Il sera possible qu’on ait recours à des contributions extraordinaires, mais alors la République française ne les fera pas établir par ses propres généraux ; ce mode militaire ne serait propre qu’à jeter dans l’esprit des contribuables une défaveur non méritée sur nos principes. Nous ne sommes point agents du fisc ; nous ne voulons point vexer le peuple ; eh bien, vos commissaires, en se concertant avec les administrateurs provisoires, trouveront des moyens plus doux. Les administrateurs provisoires pourront établir sur les riches des contributions extraordinaires qu’un besoin imprévu pourrait exiger, et les commissaires nationaux, nommés par le pouvoir exécutif, veilleront à ce que les contributions ne soient pas supportées par la classe laborieuse et indigente. C’est par là que nous ferons aimer au peuple la liberté ; il ne paiera plus rien et il administrera tout.

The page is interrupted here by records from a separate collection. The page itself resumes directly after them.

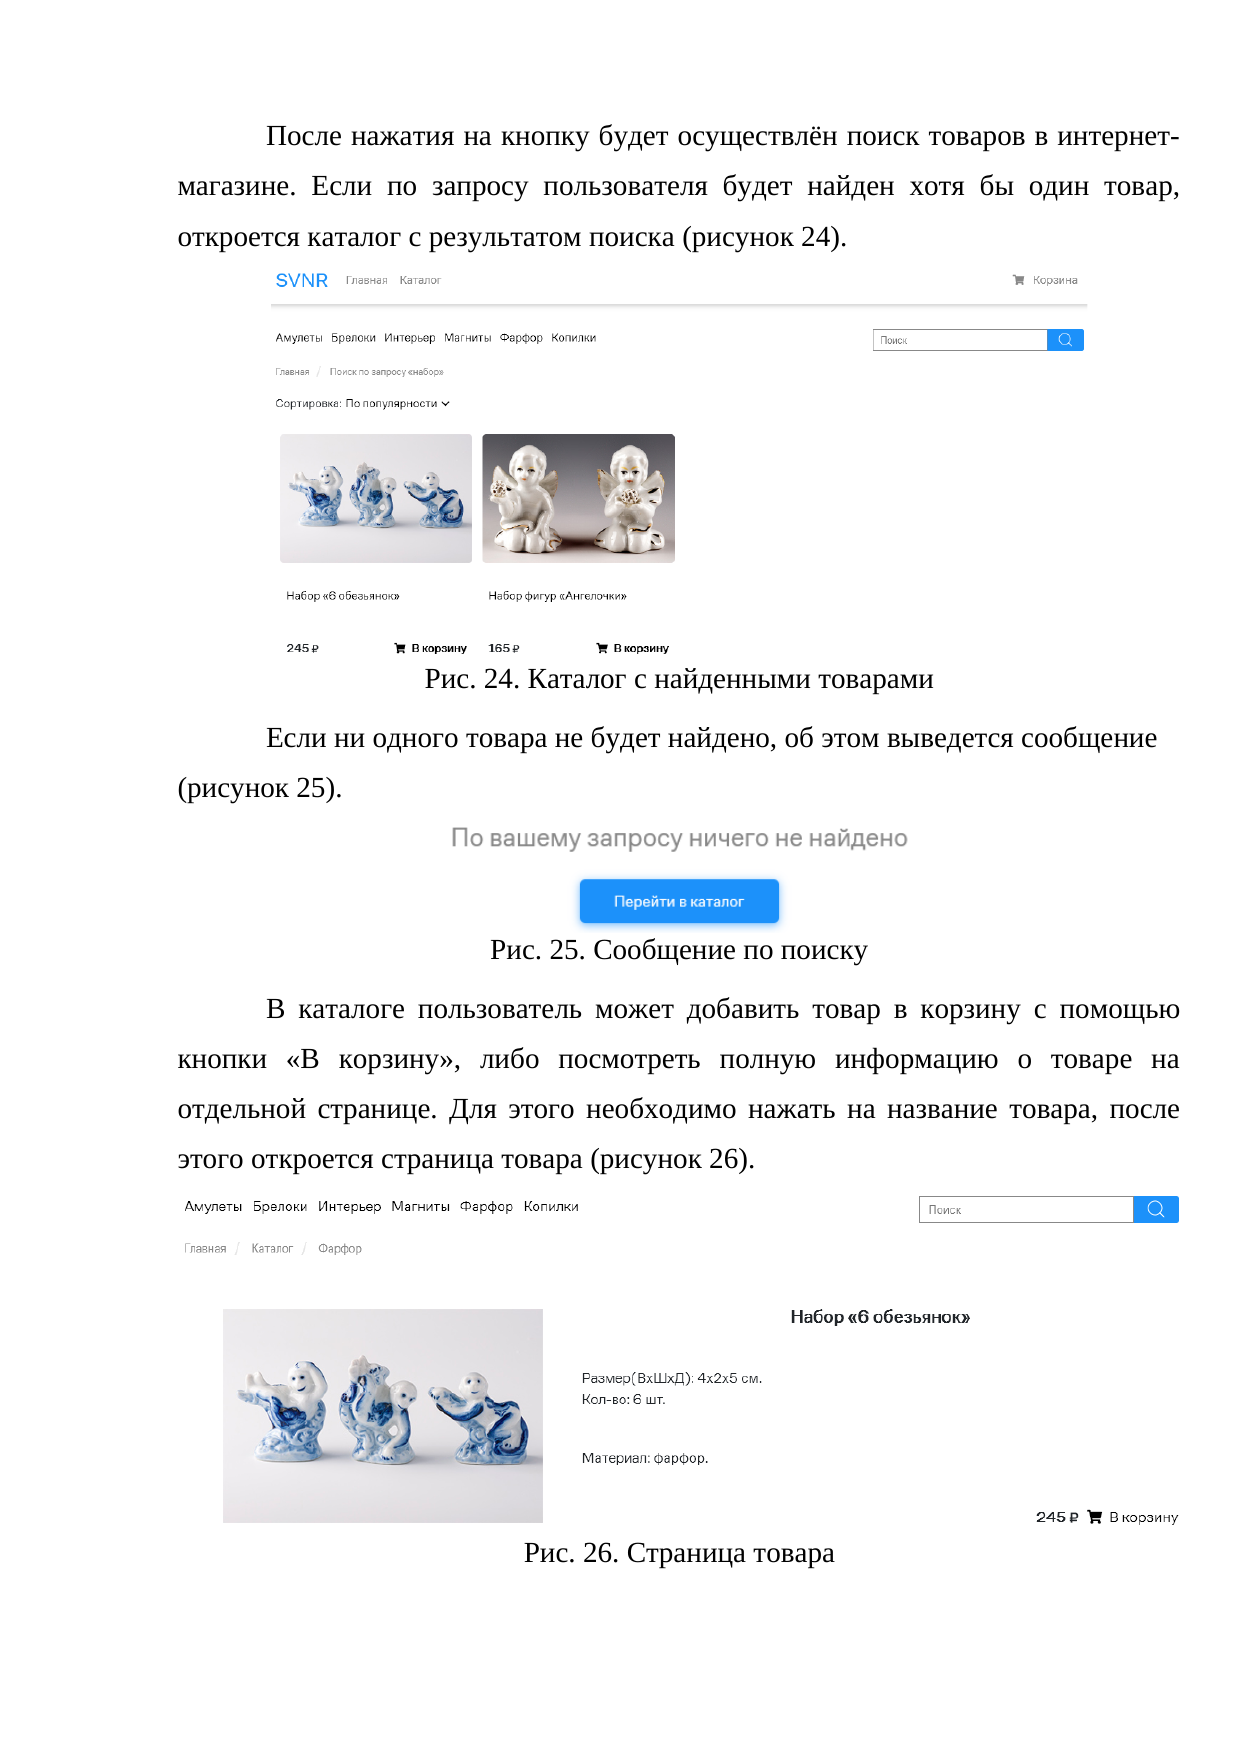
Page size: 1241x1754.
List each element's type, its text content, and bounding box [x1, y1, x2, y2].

text Рис. 26. Страница товара [177, 1535, 1181, 1568]
text Рис. 25. Сообщение по поиску [177, 932, 1181, 966]
text В каталоге пользователь может добавить товар в корзину с помощью кнопки «В корзину», либо посмотреть полную информацию о товаре на отдельной странице. Для этого необходимо нажать на название товара, после этого откроется страница товара (рисунок 26). [177, 991, 1181, 1175]
text Рис. 24. Каталог с найденными товарами [177, 661, 1181, 695]
text После нажатия на кнопку будет осуществлён поиск товаров в интернет-магазине. Если по запросу пользователя будет найден хотя бы один товар, откроется каталог с результатом поиска (рисунок 24). [177, 118, 1181, 252]
picture [444, 820, 914, 933]
picture [177, 1192, 1182, 1535]
picture [271, 269, 1088, 662]
text Если ни одного товара не будет найдено, об этом выведется сообщение (рисунок 25). [177, 720, 1181, 804]
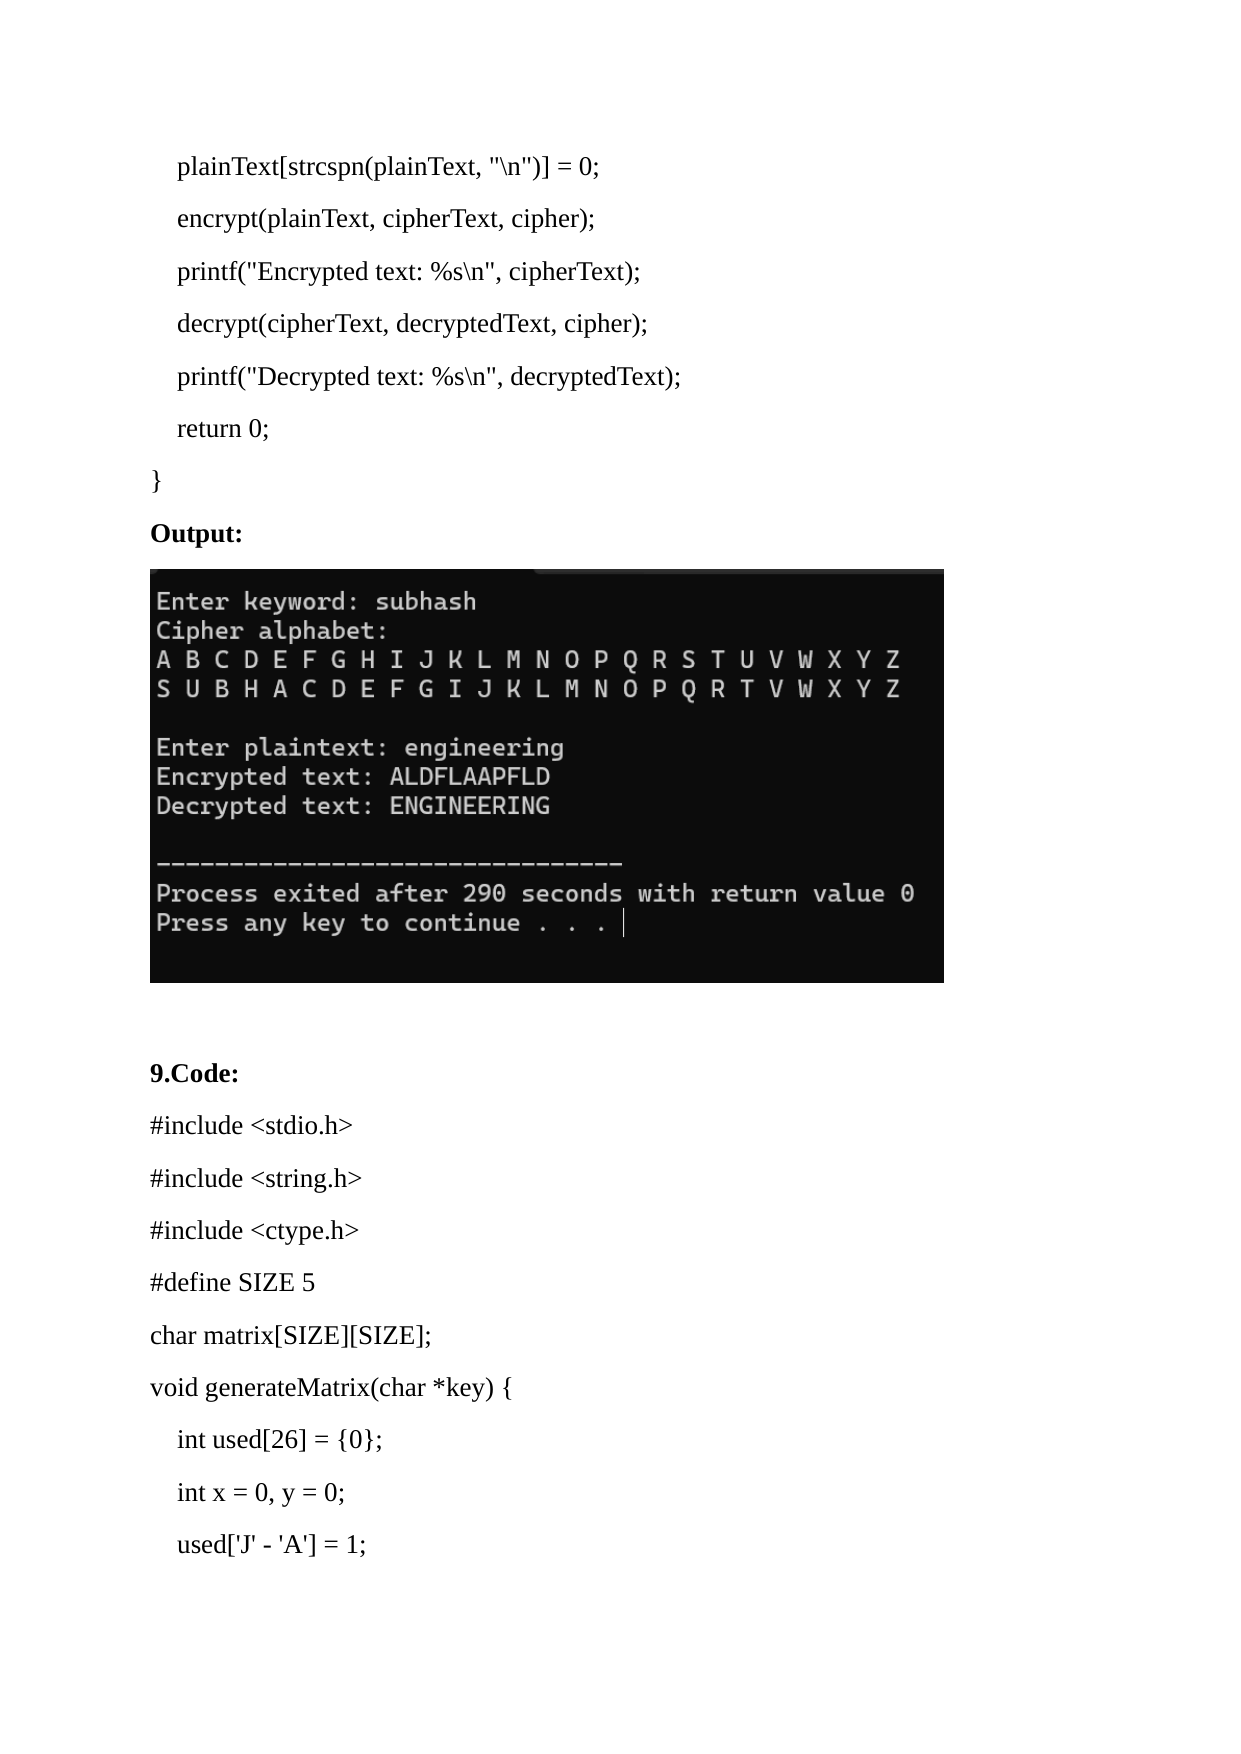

Mais vous n’avez encore rien fait si vous ne déclarez hautement la sévérité de vos principes contre quiconque voudrait une demi-liberté ! Vous voulez que les peuples chez qui vous portez vos armes soient libres. S’ils se réconcilient avec les castes privilégiées, vous ne devez pas souffrir cette transaction honteuse avec les tyrans. Il faut donc dire aux peuples qui voudraient conserver des castes privilégiées : Vous êtes nos ennemis ; alors on les traitera comme tels, puisqu’ils ne voudront ni liberté, ni égalité. Si, au contraire, ils paraissent disposés à un régime libre et populaire, vous devez non seulement leur donner assistance, mais les assurer d’une protection durable. Déclarez donc que vous ne traiterez jamais avec les anciens tyrans ; car les peuples pourraient craindre que vous ne les sacrifiassiez à l’intérêt de la paix. (Applaudissements.)

Dictature révolutionnaire de la France, ai-je dit ? En tout cas, c’est ce qu’on peut appeler le protectorat révolutionnaire de la France sur les peuples.